James Peterson grew up in northern California where he pursued a chemistry degree at U.C. Berkeley. After college, he went around the world, working west to east, from Japan to India, and eventually to France where he found his first calling, cuisine. After completing his trip, Jim returned to France where he worked in some of the finest restaurants in the world. He has a profound sense of food and cooking.
When James returned to America, he settled in New York where he owned a highly acclaimed French restaurant, Le Petit Robert. The restaurant was once described, by Jay Jacobs in Gourmet magazine, as “what is perhaps the most creative restaurant in New York.” After about five years, the restaurant closed—too many truffles and too much foie gras—and he became a professor at The French Culinary Institute, an experience that eventually led to his becoming established as a major culinary author.

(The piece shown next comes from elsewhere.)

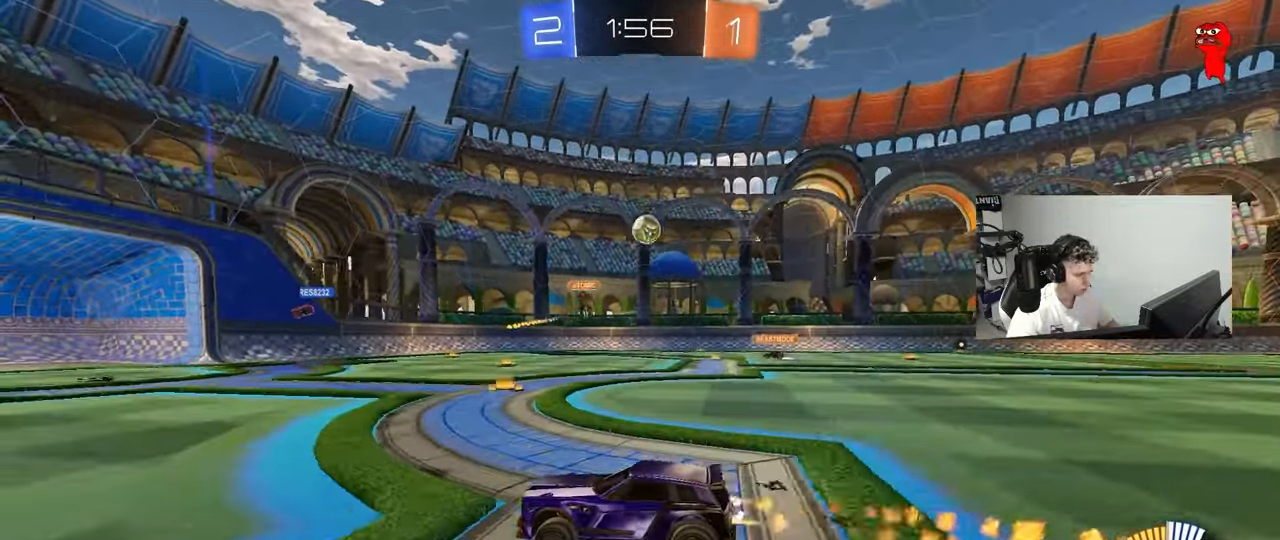
{"keys": ["shift", "w"], "mouse": [], "mouse_move": "still", "events": [[183, "d", "down"], [317, "d", "up"], [317, "mouse_left", "up"], [417, "d", "down"], [467, "shift", "down"], [500, "d", "up"]]}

In a critical juncture in his life, he was invited to translate some pastry books from French into English. It was during this project that the publisher invited him to write his own book. He kept this idea under his hat until he bought an apartment and simultaneously lost his job. Desperate for cash, Jim suggested a book about sauces. After putting together a formal proposal, the publisher decided they wanted the book and gave him enough of an advance to get him out of his pinch. After two years of constant work, Jim completed Sauces. Years later, Jim found out that the first printing was 1300 copies. Now the book has sold in the six figures.

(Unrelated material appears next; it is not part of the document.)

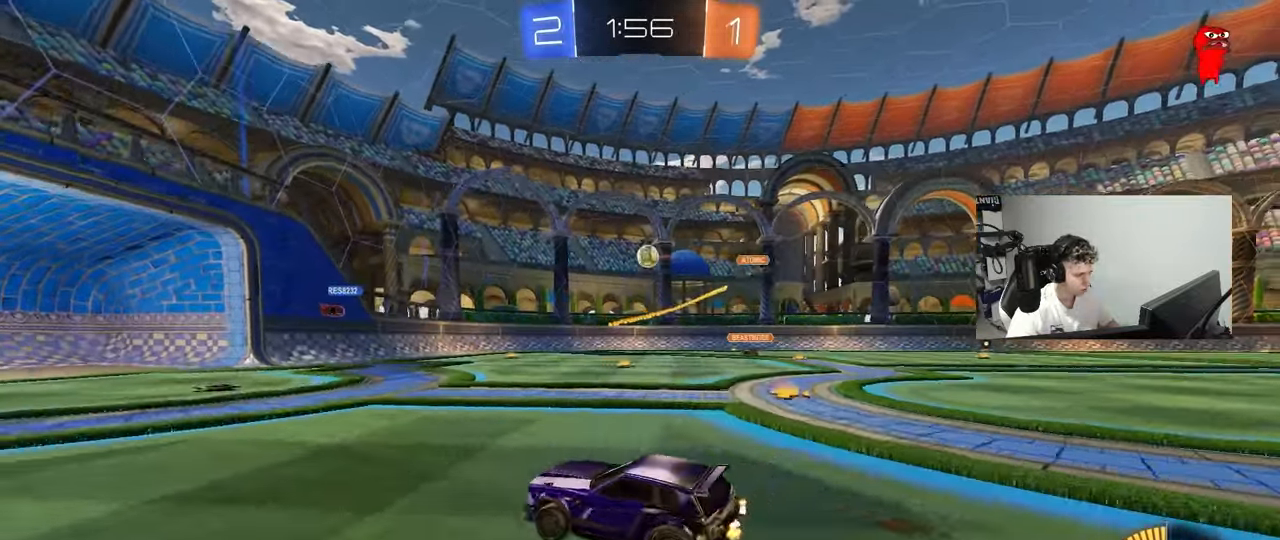
{"keys": ["w"], "mouse": [], "mouse_move": "still", "events": [[50, "shift", "up"]]}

James’s fascination with cuisine led him to perfumery. A mention of ambergris in a 16th century culinary text inspired experiments with precious aromatic substances from all over the world. Initially he would smear concentrated essences on his arm to see how they combined, but after one experiment in which a synthetic chemical stunk up the whole house, he has since combined the essences, drop by drop, in little vials.
It is the gradual unfolding of aromas and complexes that keeps James fascinated by his (relatively) new pursuit. The search for a new perfume is analogous to creating a fine sauce—struggling note by note, until a perfect and original flavor comes into being.
James is an olfactory sensualist who appreciates the subtleties of great wines, wonderful cooking, and the nuances of fine perfumes. Now that he has established Brooklyn Perfume Company, he is able to share the results of his creative experiments.